━━━ Study material

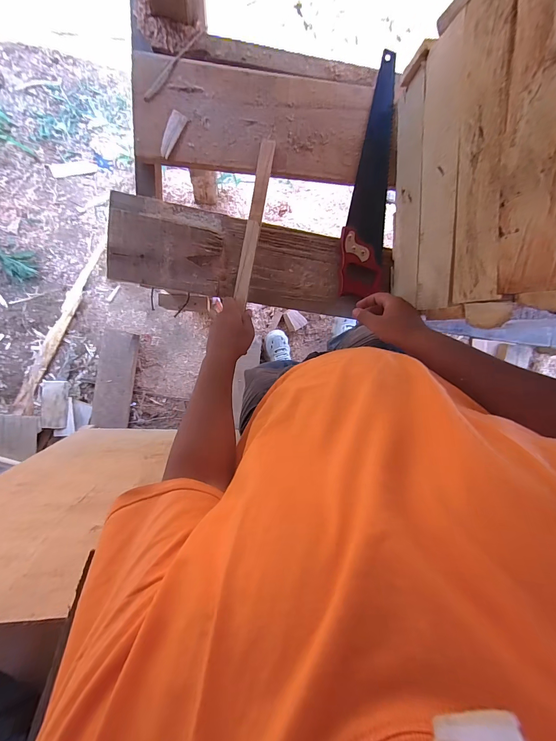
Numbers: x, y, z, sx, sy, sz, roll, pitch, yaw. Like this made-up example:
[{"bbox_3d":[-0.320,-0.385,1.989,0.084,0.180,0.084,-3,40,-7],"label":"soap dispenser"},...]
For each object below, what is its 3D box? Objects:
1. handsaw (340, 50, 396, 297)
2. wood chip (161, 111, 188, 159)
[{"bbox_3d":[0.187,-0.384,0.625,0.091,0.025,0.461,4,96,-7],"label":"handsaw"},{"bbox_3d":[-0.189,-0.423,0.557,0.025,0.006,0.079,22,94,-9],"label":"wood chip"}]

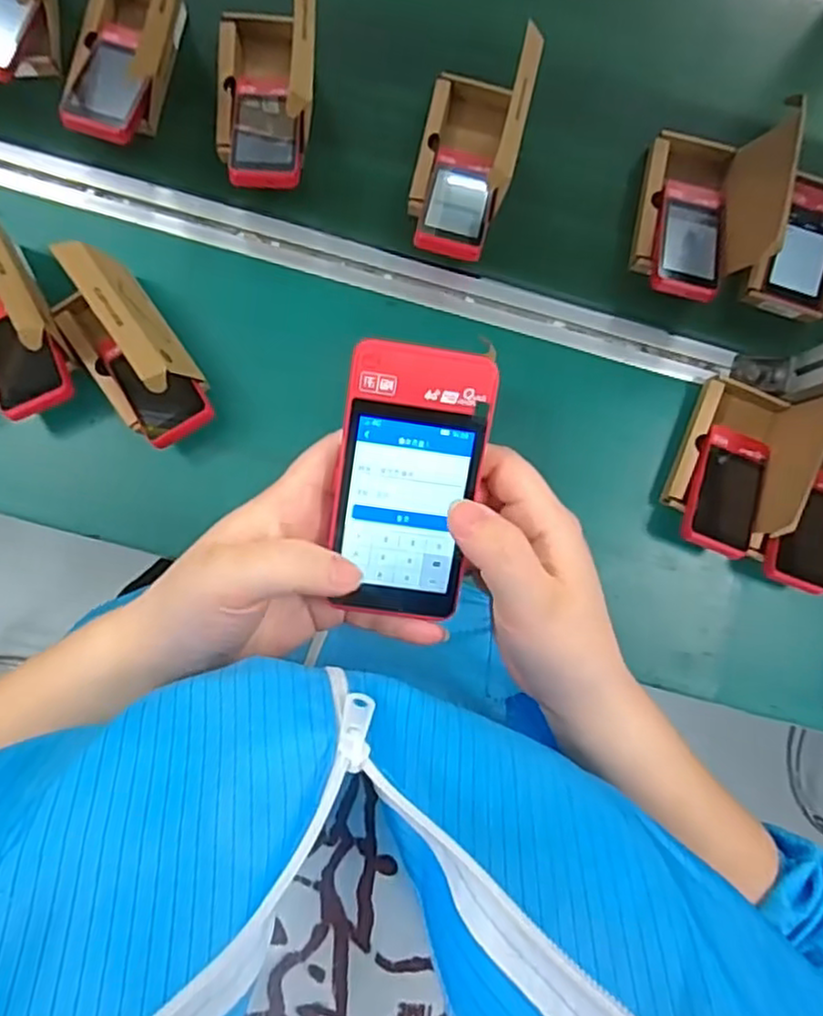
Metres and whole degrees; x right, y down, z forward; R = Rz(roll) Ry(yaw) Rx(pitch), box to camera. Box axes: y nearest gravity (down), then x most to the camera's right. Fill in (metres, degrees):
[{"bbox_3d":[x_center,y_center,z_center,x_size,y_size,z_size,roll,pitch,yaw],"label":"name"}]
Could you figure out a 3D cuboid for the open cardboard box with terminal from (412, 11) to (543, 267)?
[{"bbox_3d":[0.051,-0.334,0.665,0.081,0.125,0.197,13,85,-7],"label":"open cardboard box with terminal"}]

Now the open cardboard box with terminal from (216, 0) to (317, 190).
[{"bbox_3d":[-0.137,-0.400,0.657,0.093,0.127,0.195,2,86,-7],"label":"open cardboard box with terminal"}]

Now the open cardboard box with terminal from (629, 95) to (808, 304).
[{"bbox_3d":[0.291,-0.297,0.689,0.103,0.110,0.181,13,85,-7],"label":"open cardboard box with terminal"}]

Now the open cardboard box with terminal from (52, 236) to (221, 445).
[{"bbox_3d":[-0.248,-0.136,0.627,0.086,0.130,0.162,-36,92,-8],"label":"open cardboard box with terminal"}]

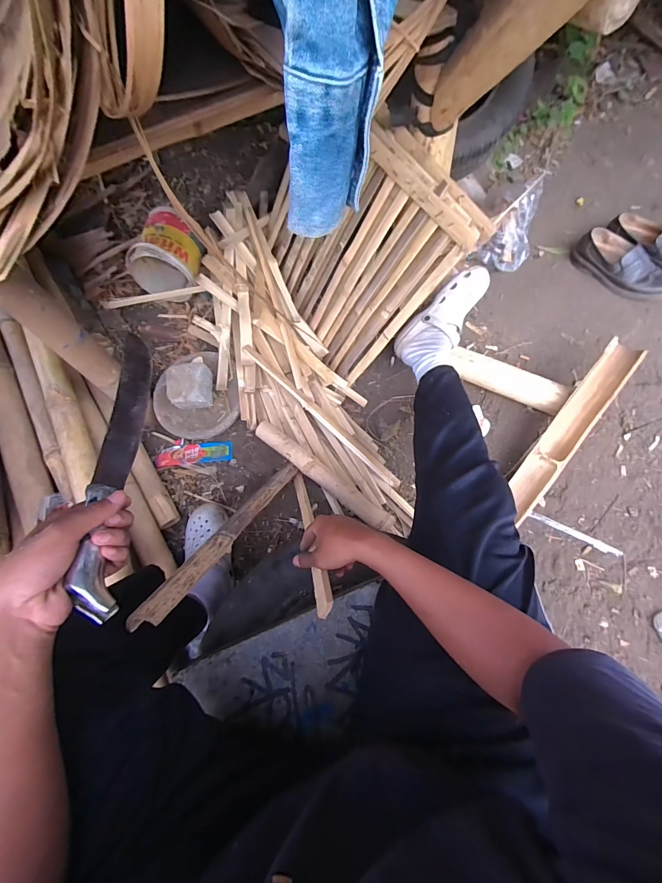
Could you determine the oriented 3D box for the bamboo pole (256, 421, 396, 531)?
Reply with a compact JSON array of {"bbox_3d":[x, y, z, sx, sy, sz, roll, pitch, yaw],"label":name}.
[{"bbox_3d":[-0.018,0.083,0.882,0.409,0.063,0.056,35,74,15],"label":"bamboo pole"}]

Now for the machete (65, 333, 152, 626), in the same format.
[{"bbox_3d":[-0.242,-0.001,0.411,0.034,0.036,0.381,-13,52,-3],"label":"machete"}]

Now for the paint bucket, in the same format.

━━━━━━

** What you have to do **
From the first line above to the last, copy the records exactly but omit the pictures.

** Answer to the exercise **
Numbers: x, y, z, sx, sy, sz, roll, pitch, yaw. Like this made-up example:
[{"bbox_3d":[-0.320,-0.385,1.989,0.084,0.180,0.084,-3,40,-7],"label":"soap dispenser"},...]
For each object below, what is its 3D box? Objects:
1. handsaw (340, 50, 396, 297)
2. wood chip (161, 111, 188, 159)
[{"bbox_3d":[0.187,-0.384,0.625,0.091,0.025,0.461,4,96,-7],"label":"handsaw"},{"bbox_3d":[-0.189,-0.423,0.557,0.025,0.006,0.079,22,94,-9],"label":"wood chip"}]

Metres and whole degrees; x right, y down, z forward; R = Rz(roll) Ry(yaw) Rx(pitch), box to camera. Box axes: y nearest gravity (down), then x most to the camera's right. Fill in (metres, degrees):
[{"bbox_3d":[x_center,y_center,z_center,x_size,y_size,z_size,roll,pitch,yaw],"label":"name"}]
Could you figure out a 3D cuboid for the open cardboard box with terminal from (412, 11) to (543, 267)?
[{"bbox_3d":[0.051,-0.334,0.665,0.081,0.125,0.197,13,85,-7],"label":"open cardboard box with terminal"}]

Now the open cardboard box with terminal from (216, 0) to (317, 190).
[{"bbox_3d":[-0.137,-0.400,0.657,0.093,0.127,0.195,2,86,-7],"label":"open cardboard box with terminal"}]

Now the open cardboard box with terminal from (629, 95) to (808, 304).
[{"bbox_3d":[0.291,-0.297,0.689,0.103,0.110,0.181,13,85,-7],"label":"open cardboard box with terminal"}]

Now the open cardboard box with terminal from (52, 236) to (221, 445).
[{"bbox_3d":[-0.248,-0.136,0.627,0.086,0.130,0.162,-36,92,-8],"label":"open cardboard box with terminal"}]

Could you determine the oriented 3D box for the bamboo pole (256, 421, 396, 531)?
Reply with a compact JSON array of {"bbox_3d":[x, y, z, sx, sy, sz, roll, pitch, yaw],"label":name}.
[{"bbox_3d":[-0.018,0.083,0.882,0.409,0.063,0.056,35,74,15],"label":"bamboo pole"}]

Now for the machete (65, 333, 152, 626), in the same format.
[{"bbox_3d":[-0.242,-0.001,0.411,0.034,0.036,0.381,-13,52,-3],"label":"machete"}]

Now for the paint bucket, in the same format.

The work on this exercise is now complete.